HOW TO COMPLETE THIS TASK - Begin at the first of the rows and stop after the line with "INE Cool Mint Mild Taste", both ends included. Reproduce those lines with "Авто новости" swapped for "Автомобильные новости" and nothing else altered.

ENTRIES SUPPLIED -
..........

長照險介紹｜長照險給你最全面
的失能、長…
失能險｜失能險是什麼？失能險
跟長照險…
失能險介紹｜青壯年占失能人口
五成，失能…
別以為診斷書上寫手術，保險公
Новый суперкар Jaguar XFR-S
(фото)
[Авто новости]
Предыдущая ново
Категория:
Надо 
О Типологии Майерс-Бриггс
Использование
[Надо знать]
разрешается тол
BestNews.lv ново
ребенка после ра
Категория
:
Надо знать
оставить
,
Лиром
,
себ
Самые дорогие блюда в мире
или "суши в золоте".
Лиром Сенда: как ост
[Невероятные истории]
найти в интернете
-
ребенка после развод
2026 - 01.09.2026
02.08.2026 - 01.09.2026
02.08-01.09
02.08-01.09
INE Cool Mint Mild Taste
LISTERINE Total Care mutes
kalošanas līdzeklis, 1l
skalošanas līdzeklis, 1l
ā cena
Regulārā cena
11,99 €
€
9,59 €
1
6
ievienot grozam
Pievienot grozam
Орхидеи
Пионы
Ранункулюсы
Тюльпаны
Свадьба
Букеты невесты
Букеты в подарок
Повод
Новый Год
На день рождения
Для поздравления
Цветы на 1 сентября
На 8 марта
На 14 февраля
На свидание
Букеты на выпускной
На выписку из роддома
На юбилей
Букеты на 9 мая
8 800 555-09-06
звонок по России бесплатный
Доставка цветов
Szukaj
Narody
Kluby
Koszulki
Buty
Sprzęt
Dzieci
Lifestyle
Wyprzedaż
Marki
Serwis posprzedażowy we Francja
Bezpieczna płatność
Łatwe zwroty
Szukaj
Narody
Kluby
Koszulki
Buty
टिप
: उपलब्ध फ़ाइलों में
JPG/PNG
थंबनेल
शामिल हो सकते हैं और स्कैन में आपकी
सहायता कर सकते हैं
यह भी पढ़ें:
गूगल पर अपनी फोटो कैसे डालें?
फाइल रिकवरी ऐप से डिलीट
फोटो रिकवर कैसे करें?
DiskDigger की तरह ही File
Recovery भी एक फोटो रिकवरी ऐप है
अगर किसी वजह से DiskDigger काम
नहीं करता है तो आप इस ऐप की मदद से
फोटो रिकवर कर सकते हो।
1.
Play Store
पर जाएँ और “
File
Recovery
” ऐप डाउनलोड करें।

..........

RESULT OF THE EXERCISE -
長照險介紹｜長照險給你最全面
的失能、長…
失能險｜失能險是什麼？失能險
跟長照險…
失能險介紹｜青壯年占失能人口
五成，失能…
別以為診斷書上寫手術，保險公
Новый суперкар Jaguar XFR-S
(фото)
[Автомобильные новости]
Предыдущая ново
Категория:
Надо 
О Типологии Майерс-Бриггс
Использование
[Надо знать]
разрешается тол
BestNews.lv ново
ребенка после ра
Категория
:
Надо знать
оставить
,
Лиром
,
себ
Самые дорогие блюда в мире
или "суши в золоте".
Лиром Сенда: как ост
[Невероятные истории]
найти в интернете
-
ребенка после развод
2026 - 01.09.2026
02.08.2026 - 01.09.2026
02.08-01.09
02.08-01.09
INE Cool Mint Mild Taste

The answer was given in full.